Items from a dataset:
==========

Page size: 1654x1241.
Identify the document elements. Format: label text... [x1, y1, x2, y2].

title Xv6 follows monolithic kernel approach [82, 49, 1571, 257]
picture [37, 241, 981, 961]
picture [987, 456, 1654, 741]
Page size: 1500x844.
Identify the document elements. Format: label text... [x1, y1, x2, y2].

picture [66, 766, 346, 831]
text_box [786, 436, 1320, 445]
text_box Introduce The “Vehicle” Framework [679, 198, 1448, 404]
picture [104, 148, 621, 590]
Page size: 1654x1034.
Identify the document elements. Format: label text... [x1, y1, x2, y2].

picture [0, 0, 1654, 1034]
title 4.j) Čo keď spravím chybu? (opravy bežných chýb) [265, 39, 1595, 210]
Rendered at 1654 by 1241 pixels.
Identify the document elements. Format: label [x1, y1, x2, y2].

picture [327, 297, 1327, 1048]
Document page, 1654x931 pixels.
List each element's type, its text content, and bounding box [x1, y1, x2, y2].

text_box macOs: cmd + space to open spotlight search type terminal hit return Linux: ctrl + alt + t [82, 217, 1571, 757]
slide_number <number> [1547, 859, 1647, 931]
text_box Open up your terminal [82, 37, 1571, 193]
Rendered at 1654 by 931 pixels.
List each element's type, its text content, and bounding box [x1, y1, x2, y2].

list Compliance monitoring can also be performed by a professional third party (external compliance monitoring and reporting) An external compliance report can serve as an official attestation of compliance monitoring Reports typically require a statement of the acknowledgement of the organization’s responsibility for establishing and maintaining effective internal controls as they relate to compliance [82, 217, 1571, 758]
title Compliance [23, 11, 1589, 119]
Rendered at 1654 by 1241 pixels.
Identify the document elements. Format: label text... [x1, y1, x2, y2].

==========

→ TASK PROMPT
Can you give everything from "Document page, 1654x931 pixels." down to "text_box Open up" in the data again, switching "bounding box" to "enclosing rectangle" and leaving all else unchanged?

→ ANSWER BELOW
Document page, 1654x931 pixels.
List each element's type, its text content, and enclosing rectangle [x1, y1, x2, y2].

text_box macOs: cmd + space to open spotlight search type terminal hit return Linux: ctrl + alt + t [82, 217, 1571, 757]
slide_number <number> [1547, 859, 1647, 931]
text_box Open up your terminal [82, 37, 1571, 193]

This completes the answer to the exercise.